Top of Exercise input
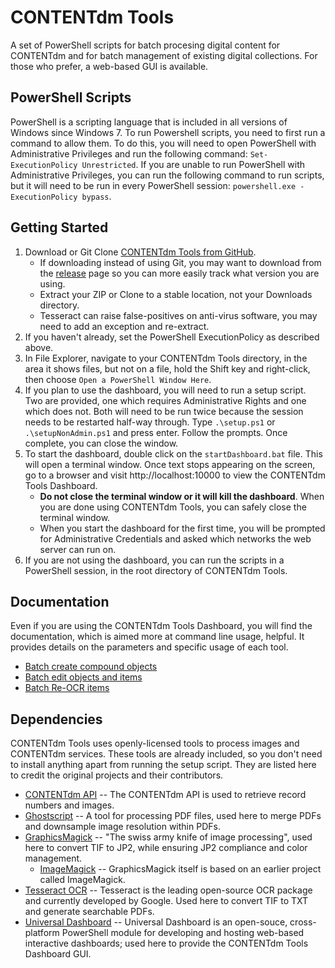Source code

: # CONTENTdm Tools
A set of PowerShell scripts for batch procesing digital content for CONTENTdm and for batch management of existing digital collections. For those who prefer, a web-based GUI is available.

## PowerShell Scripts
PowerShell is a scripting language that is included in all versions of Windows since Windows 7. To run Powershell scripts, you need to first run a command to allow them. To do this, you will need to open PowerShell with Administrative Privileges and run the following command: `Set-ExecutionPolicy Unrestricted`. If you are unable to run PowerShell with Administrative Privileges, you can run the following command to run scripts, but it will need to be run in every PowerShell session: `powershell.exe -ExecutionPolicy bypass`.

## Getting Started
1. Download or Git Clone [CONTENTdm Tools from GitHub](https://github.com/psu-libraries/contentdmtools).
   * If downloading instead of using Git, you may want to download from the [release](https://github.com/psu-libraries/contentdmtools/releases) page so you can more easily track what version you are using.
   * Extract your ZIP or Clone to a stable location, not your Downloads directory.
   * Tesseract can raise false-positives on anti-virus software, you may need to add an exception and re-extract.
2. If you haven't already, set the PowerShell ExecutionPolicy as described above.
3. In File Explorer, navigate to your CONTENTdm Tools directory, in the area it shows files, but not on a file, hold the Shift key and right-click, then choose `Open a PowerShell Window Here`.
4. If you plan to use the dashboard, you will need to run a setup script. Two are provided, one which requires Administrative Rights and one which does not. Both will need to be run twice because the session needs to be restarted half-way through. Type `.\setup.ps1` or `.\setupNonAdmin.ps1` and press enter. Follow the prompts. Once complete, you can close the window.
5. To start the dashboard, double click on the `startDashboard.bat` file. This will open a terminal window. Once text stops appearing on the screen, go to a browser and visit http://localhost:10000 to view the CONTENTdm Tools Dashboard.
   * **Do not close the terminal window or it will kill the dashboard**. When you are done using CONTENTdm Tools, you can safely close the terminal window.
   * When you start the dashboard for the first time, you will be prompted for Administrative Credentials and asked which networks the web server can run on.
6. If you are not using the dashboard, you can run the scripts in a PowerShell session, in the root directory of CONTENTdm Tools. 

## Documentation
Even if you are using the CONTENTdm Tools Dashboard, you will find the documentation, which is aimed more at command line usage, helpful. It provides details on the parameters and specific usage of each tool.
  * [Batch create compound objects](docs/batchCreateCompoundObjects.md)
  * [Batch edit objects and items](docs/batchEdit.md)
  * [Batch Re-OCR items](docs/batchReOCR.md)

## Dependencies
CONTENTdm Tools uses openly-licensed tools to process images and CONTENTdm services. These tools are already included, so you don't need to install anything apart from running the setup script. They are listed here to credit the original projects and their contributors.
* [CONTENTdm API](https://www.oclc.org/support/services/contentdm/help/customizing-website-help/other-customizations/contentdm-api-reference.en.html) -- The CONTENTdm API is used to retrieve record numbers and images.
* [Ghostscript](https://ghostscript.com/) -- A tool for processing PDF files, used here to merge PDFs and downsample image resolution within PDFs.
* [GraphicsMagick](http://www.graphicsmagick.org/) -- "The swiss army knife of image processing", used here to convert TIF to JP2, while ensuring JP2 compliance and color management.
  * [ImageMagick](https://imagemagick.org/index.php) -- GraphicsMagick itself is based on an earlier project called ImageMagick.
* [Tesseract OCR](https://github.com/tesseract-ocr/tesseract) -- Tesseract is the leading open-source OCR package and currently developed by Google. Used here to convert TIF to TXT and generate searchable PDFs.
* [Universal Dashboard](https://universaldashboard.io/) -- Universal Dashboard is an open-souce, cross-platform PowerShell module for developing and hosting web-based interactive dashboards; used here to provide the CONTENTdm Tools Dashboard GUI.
Bottom of Exercise input
Top of Exercise input
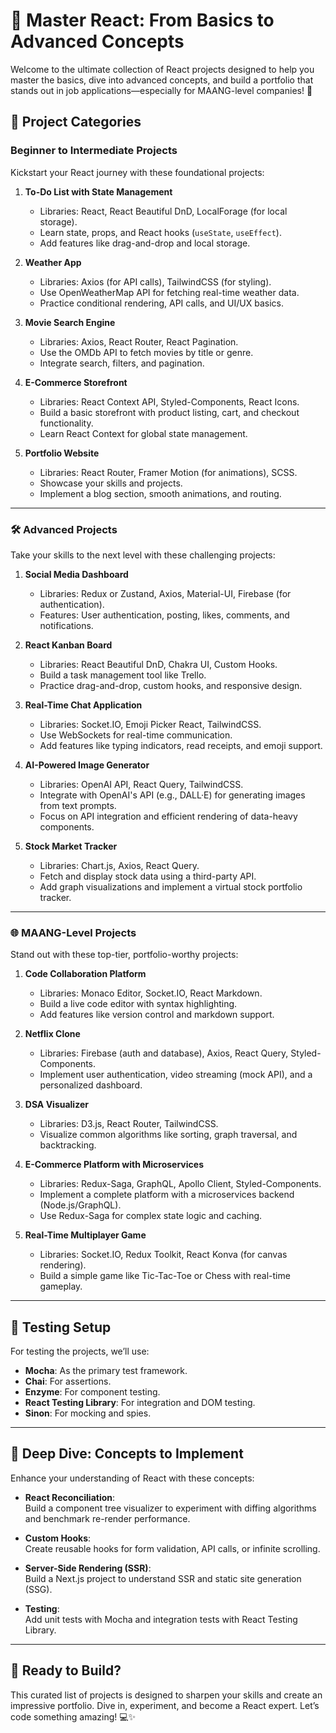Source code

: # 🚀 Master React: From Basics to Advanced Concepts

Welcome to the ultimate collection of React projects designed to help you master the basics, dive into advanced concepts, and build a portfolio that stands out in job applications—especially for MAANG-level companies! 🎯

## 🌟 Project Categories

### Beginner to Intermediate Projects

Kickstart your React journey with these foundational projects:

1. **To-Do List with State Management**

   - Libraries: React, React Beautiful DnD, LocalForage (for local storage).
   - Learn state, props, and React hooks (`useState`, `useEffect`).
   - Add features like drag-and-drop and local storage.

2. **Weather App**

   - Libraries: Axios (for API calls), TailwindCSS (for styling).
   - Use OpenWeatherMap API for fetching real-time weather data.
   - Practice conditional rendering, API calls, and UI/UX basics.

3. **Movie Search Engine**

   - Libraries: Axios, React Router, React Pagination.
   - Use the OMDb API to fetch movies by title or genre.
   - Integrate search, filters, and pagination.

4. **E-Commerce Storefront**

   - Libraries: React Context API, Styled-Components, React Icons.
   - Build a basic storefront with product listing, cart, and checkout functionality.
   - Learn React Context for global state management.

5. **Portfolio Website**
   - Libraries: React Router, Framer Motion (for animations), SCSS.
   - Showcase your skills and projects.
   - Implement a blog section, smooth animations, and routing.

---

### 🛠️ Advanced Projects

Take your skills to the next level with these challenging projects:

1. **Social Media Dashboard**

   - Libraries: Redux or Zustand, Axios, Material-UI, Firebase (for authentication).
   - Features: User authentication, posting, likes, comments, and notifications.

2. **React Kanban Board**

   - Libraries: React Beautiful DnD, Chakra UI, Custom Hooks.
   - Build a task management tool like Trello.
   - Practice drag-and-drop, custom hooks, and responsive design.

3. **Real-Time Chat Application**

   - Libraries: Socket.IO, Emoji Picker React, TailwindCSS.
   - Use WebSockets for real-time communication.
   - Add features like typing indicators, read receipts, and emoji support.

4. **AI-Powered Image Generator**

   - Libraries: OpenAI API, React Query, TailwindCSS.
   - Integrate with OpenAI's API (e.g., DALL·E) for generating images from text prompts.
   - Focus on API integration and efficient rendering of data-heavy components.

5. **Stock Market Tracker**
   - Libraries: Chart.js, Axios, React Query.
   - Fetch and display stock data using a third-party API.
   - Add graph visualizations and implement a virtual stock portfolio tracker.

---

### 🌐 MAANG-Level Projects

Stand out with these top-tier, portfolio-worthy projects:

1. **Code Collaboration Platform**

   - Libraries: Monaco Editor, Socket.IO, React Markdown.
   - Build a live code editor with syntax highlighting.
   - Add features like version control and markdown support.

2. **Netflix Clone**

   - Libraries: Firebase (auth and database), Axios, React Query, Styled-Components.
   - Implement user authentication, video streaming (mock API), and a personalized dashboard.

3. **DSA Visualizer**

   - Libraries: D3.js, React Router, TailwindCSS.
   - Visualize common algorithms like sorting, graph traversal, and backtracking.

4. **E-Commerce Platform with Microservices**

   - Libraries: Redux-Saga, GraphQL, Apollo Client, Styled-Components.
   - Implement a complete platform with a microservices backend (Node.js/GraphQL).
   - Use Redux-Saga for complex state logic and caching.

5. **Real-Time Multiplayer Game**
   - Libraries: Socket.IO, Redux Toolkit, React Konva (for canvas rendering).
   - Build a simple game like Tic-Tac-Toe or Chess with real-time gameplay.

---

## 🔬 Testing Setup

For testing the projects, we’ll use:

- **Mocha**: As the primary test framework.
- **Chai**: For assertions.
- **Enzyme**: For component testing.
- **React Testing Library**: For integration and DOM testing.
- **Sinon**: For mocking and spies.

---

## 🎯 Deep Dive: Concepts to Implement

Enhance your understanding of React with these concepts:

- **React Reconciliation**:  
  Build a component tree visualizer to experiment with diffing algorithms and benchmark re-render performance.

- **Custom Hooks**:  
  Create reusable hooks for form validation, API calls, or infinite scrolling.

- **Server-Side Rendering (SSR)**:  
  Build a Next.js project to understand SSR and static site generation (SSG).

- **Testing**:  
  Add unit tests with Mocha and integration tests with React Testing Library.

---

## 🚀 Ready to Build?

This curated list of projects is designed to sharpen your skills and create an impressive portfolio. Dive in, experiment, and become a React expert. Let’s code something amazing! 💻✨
Bottom of Exercise input
Which lines above contain the word "docs"? Copy all of them.

  * [Batch create compound objects](docs/batchCreateCompoundObjects.md)
  * [Batch edit objects and items](docs/batchEdit.md)
  * [Batch Re-OCR items](docs/batchReOCR.md)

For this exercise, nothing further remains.